Set down the lines below word for word, leaving out the pictures.

** DATA UNDER STUDY follows **

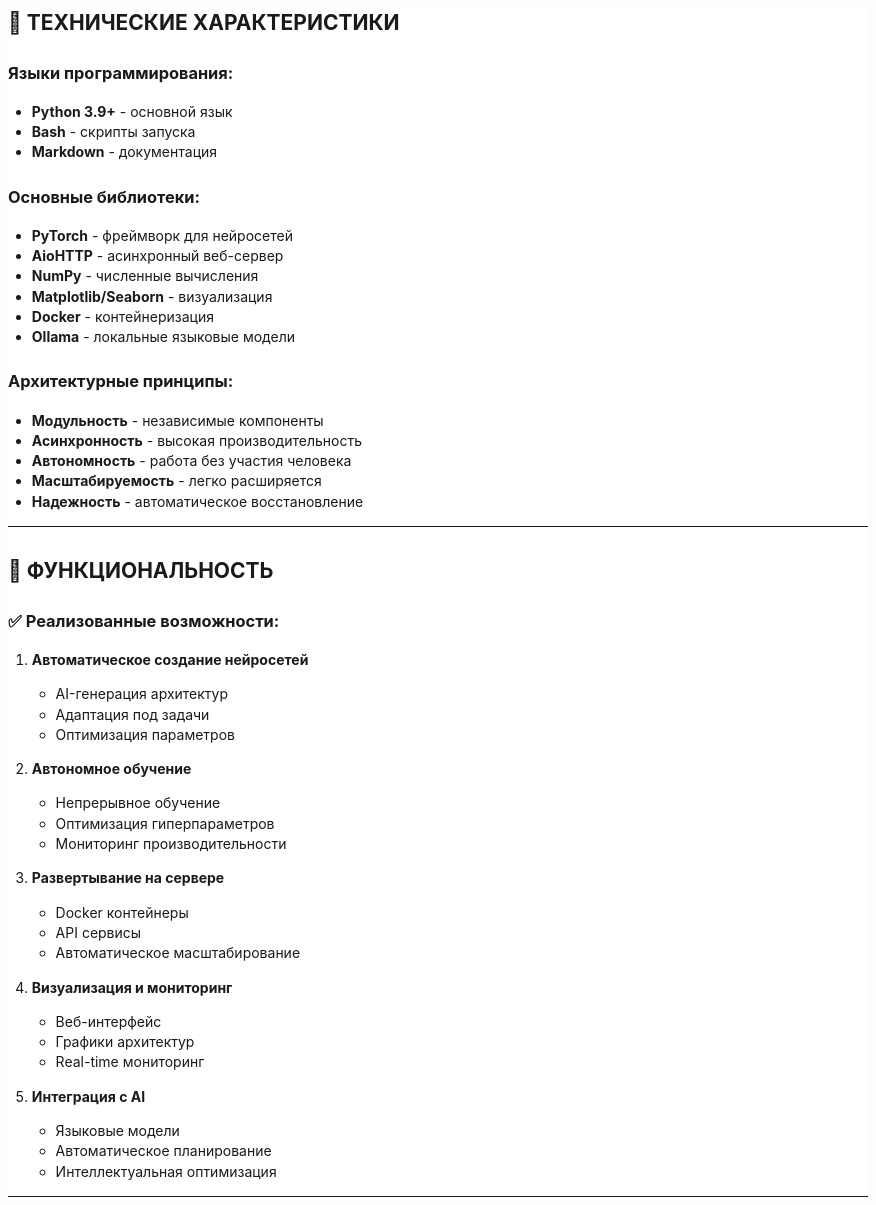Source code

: 
## 🔧 ТЕХНИЧЕСКИЕ ХАРАКТЕРИСТИКИ

### Языки программирования:
- **Python 3.9+** - основной язык
- **Bash** - скрипты запуска
- **Markdown** - документация

### Основные библиотеки:
- **PyTorch** - фреймворк для нейросетей
- **AioHTTP** - асинхронный веб-сервер
- **NumPy** - численные вычисления
- **Matplotlib/Seaborn** - визуализация
- **Docker** - контейнеризация
- **Ollama** - локальные языковые модели

### Архитектурные принципы:
- **Модульность** - независимые компоненты
- **Асинхронность** - высокая производительность
- **Автономность** - работа без участия человека
- **Масштабируемость** - легко расширяется
- **Надежность** - автоматическое восстановление

---

## 🎯 ФУНКЦИОНАЛЬНОСТЬ

### ✅ Реализованные возможности:

1. **Автоматическое создание нейросетей**
   - AI-генерация архитектур
   - Адаптация под задачи
   - Оптимизация параметров

2. **Автономное обучение**
   - Непрерывное обучение
   - Оптимизация гиперпараметров
   - Мониторинг производительности

3. **Развертывание на сервере**
   - Docker контейнеры
   - API сервисы
   - Автоматическое масштабирование

4. **Визуализация и мониторинг**
   - Веб-интерфейс
   - Графики архитектур
   - Real-time мониторинг

5. **Интеграция с AI**
   - Языковые модели
   - Автоматическое планирование
   - Интеллектуальная оптимизация

---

** End of DATA UNDER STUDY **

• TASK OUTPUT:
Source code

: 
## 🔧 ТЕХНИЧЕСКИЕ ХАРАКТЕРИСТИКИ

### Языки программирования:
- **Python 3.9+** - основной язык
- **Bash** - скрипты запуска
- **Markdown** - документация

### Основные библиотеки:
- **PyTorch** - фреймворк для нейросетей
- **AioHTTP** - асинхронный веб-сервер
- **NumPy** - численные вычисления
- **Matplotlib/Seaborn** - визуализация
- **Docker** - контейнеризация
- **Ollama** - локальные языковые модели

### Архитектурные принципы:
- **Модульность** - независимые компоненты
- **Асинхронность** - высокая производительность
- **Автономность** - работа без участия человека
- **Масштабируемость** - легко расширяется
- **Надежность** - автоматическое восстановление

---

## 🎯 ФУНКЦИОНАЛЬНОСТЬ

### ✅ Реализованные возможности:

1. **Автоматическое создание нейросетей**
   - AI-генерация архитектур
   - Адаптация под задачи
   - Оптимизация параметров

2. **Автономное обучение**
   - Непрерывное обучение
   - Оптимизация гиперпараметров
   - Мониторинг производительности

3. **Развертывание на сервере**
   - Docker контейнеры
   - API сервисы
   - Автоматическое масштабирование

4. **Визуализация и мониторинг**
   - Веб-интерфейс
   - Графики архитектур
   - Real-time мониторинг

5. **Интеграция с AI**
   - Языковые модели
   - Автоматическое планирование
   - Интеллектуальная оптимизация

---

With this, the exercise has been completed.